### Supplied material:
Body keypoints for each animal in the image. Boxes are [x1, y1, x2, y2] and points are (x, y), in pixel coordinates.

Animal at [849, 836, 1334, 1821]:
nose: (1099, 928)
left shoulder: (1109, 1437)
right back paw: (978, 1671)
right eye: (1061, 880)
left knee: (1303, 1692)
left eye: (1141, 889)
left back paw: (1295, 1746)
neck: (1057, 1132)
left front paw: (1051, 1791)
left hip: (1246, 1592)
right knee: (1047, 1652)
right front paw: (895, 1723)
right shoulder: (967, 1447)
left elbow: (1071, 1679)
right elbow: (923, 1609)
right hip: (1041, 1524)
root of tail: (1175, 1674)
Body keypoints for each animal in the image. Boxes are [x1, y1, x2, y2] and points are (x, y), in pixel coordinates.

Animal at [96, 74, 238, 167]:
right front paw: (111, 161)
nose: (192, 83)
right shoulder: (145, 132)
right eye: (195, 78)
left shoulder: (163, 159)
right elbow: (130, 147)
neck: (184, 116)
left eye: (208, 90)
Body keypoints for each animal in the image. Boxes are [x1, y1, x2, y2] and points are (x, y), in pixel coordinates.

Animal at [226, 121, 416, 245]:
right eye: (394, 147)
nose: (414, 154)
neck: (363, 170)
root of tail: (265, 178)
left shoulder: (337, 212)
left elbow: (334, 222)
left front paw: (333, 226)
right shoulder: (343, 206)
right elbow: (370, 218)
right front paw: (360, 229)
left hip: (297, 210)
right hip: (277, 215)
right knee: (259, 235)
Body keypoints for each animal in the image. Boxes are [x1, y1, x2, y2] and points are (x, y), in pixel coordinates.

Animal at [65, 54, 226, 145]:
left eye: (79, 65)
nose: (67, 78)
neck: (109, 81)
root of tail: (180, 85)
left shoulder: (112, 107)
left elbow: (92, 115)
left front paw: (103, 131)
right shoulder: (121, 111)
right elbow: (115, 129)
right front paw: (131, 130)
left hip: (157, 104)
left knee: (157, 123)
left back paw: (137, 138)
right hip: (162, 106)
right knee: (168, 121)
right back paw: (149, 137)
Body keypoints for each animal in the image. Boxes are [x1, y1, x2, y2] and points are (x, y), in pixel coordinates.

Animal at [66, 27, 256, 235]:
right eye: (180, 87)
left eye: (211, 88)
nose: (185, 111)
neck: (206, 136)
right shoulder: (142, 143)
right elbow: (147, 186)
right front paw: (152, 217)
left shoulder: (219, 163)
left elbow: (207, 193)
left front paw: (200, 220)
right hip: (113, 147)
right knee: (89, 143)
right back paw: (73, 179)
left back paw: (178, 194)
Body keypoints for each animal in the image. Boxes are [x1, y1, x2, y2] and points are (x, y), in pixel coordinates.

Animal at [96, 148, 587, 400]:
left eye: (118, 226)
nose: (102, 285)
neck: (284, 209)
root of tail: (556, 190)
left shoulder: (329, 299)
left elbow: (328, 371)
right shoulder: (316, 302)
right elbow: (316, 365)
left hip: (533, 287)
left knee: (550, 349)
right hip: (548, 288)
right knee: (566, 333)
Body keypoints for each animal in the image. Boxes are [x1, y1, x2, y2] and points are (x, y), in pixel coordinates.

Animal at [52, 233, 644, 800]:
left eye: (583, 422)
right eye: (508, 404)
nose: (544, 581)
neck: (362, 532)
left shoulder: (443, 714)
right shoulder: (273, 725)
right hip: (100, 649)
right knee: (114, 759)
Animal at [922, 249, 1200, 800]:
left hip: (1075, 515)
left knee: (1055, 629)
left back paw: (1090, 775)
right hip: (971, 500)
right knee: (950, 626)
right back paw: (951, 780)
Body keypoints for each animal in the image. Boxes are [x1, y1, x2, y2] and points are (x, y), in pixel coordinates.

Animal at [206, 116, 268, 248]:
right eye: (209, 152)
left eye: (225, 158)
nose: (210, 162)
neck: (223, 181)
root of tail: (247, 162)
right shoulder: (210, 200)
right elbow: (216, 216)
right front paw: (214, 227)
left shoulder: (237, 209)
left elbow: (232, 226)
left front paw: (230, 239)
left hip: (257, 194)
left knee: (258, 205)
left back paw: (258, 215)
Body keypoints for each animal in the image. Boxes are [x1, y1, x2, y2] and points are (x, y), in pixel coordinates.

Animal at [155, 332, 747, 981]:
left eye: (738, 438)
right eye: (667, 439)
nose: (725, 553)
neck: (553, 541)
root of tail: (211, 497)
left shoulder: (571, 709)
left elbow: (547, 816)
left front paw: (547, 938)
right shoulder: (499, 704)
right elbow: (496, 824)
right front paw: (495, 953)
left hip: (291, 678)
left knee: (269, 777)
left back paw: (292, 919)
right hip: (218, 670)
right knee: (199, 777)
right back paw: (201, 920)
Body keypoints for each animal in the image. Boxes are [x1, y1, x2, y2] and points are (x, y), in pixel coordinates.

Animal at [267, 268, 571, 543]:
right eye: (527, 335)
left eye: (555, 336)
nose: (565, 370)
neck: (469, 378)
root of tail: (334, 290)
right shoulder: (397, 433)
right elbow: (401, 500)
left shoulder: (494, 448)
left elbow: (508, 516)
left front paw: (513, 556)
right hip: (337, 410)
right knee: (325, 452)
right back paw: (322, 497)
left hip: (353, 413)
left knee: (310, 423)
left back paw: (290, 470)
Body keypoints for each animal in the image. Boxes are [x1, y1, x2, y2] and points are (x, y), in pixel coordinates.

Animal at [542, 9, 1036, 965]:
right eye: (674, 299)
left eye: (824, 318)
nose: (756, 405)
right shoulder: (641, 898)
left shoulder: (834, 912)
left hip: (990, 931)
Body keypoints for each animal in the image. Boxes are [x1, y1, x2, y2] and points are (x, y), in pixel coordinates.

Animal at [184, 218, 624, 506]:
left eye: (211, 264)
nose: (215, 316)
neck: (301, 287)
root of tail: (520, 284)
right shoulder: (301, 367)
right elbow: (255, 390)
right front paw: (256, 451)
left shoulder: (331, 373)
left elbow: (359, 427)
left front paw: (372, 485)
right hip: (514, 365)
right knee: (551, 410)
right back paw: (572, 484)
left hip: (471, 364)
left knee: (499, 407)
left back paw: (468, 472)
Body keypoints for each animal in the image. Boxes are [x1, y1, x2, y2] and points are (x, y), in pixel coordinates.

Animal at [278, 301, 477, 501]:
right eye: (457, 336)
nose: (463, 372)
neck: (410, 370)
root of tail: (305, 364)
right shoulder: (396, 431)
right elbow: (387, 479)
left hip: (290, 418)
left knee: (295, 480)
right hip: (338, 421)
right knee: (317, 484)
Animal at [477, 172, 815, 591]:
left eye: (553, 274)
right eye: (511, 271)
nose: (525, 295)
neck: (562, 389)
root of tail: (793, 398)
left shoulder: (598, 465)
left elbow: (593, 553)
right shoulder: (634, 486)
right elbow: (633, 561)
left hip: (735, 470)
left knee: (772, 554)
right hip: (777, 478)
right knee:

### What you should do:
Starting at the line with "neck: (1057, 1132)" and ending at the line with "right knee: (259, 235)", print each line of the listing above exactly, with no other lines.

### Solution to this task:
neck: (1057, 1132)
left front paw: (1051, 1791)
left hip: (1246, 1592)
right knee: (1047, 1652)
right front paw: (895, 1723)
right shoulder: (967, 1447)
left elbow: (1071, 1679)
right elbow: (923, 1609)
right hip: (1041, 1524)
root of tail: (1175, 1674)
Body keypoints for each animal in the image. Boxes are [x1, y1, x2, y2] and points are (x, y), in pixel coordinates.

Animal at [96, 74, 238, 167]:
right front paw: (111, 161)
nose: (192, 83)
right shoulder: (145, 132)
right eye: (195, 78)
left shoulder: (163, 159)
right elbow: (130, 147)
neck: (184, 116)
left eye: (208, 90)
Body keypoints for each animal in the image. Boxes are [x1, y1, x2, y2] and points are (x, y), in pixel coordinates.

Animal at [226, 121, 416, 245]:
right eye: (394, 147)
nose: (414, 154)
neck: (363, 170)
root of tail: (265, 178)
left shoulder: (337, 212)
left elbow: (334, 222)
left front paw: (333, 226)
right shoulder: (343, 206)
right elbow: (370, 218)
right front paw: (360, 229)
left hip: (297, 210)
right hip: (277, 215)
right knee: (259, 235)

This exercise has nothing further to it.